Wednesday, November 6, 2013

Explication of Metaphors by Sylvia Plath

     Chapter five's topic revolves around all different types of figurative language. This includes similes, metaphors, and how poetry's language is almost always figurative, not literal. The poem Metaphors by Sylvia Plath begins with the line, "I'm a riddle in nine syllables" and the rest of the poem stays true to the word "riddle" as it was a list of what I  first thought were irrelevant metaphors. Plath names off all sorts of things that I believed had no meaning such as, "an elephant, a ponderous horse", "this loaf's big with it's yeasty rising", and "O red fruit, ivory, fine timbers!" However, when I googled this poem, I discovered some interesting analyses. There are nine lines in the poem, each line containing nine syllables, to represent the nine months of pregnancy. After I discovered this, the poem began to make much more sense to me. Plath is using what seems to be unrelated metaphors, to describe her experience as a pregnant woman, making these metaphors suddenly make sense.
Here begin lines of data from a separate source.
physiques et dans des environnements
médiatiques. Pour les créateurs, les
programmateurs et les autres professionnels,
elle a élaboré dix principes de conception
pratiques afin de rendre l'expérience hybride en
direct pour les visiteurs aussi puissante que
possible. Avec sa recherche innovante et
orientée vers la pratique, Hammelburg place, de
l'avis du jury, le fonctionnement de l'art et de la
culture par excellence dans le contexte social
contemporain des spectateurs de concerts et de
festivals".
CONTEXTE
     The line about the melon and two tendrils creates the image in the reader's mind of a woman with a large, round belly, far along in her pregnancy, with two little legs sticking out. When she talks about a loaf growing bigger with it's yeasty rising, this could come to symbolize a child, growing in the womb, becoming bigger and bigger each day, almost like how a piece of bread dough expands with the presence of yeast. Plath's last line is "Boarded the train there's no getting off". I think she has finally come to the realization that pregnancy leads to parenthood, and that's a journey that there is no escaping from. Usually, pregnancy is discussed in a light that is glamorous, beautiful, and rewarding, but this is not how pregnancy is discussed by Sylvia Plath. She describes her experience as something she takes with a grain of salt, and not favorably but acceptably.